Task brief:
Below are several entries. Transcribe exactly those lines that fall from the one with "constitution – a constitution that" through the one with "Jul 18, 2026", end lines included.

Exercise data:
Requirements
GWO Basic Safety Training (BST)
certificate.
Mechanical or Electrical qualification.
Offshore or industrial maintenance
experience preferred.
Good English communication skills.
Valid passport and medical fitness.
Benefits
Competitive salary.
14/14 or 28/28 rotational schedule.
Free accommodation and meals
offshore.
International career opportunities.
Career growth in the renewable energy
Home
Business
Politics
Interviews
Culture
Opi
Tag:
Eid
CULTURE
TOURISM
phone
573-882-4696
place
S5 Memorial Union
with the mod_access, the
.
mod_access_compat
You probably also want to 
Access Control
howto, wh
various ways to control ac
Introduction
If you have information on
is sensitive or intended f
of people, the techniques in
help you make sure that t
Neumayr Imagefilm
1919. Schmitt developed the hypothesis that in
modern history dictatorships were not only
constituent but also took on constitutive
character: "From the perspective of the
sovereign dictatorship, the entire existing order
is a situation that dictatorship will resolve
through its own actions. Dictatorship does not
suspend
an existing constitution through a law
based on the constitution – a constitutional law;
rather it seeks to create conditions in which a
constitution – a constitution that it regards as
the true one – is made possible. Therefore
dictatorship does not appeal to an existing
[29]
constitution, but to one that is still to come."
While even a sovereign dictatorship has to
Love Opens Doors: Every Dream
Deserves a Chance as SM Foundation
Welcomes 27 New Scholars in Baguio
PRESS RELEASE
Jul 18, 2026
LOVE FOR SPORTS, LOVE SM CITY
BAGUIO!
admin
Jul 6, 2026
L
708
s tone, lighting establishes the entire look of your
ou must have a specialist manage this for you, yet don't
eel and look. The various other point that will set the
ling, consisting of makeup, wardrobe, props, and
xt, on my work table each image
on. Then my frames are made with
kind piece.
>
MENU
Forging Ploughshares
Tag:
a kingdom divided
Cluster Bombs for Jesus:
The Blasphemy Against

Answer to this exercise:
constitution – a constitution that it regards as
the true one – is made possible. Therefore
dictatorship does not appeal to an existing
[29]
constitution, but to one that is still to come."
While even a sovereign dictatorship has to
Love Opens Doors: Every Dream
Deserves a Chance as SM Foundation
Welcomes 27 New Scholars in Baguio
PRESS RELEASE
Jul 18, 2026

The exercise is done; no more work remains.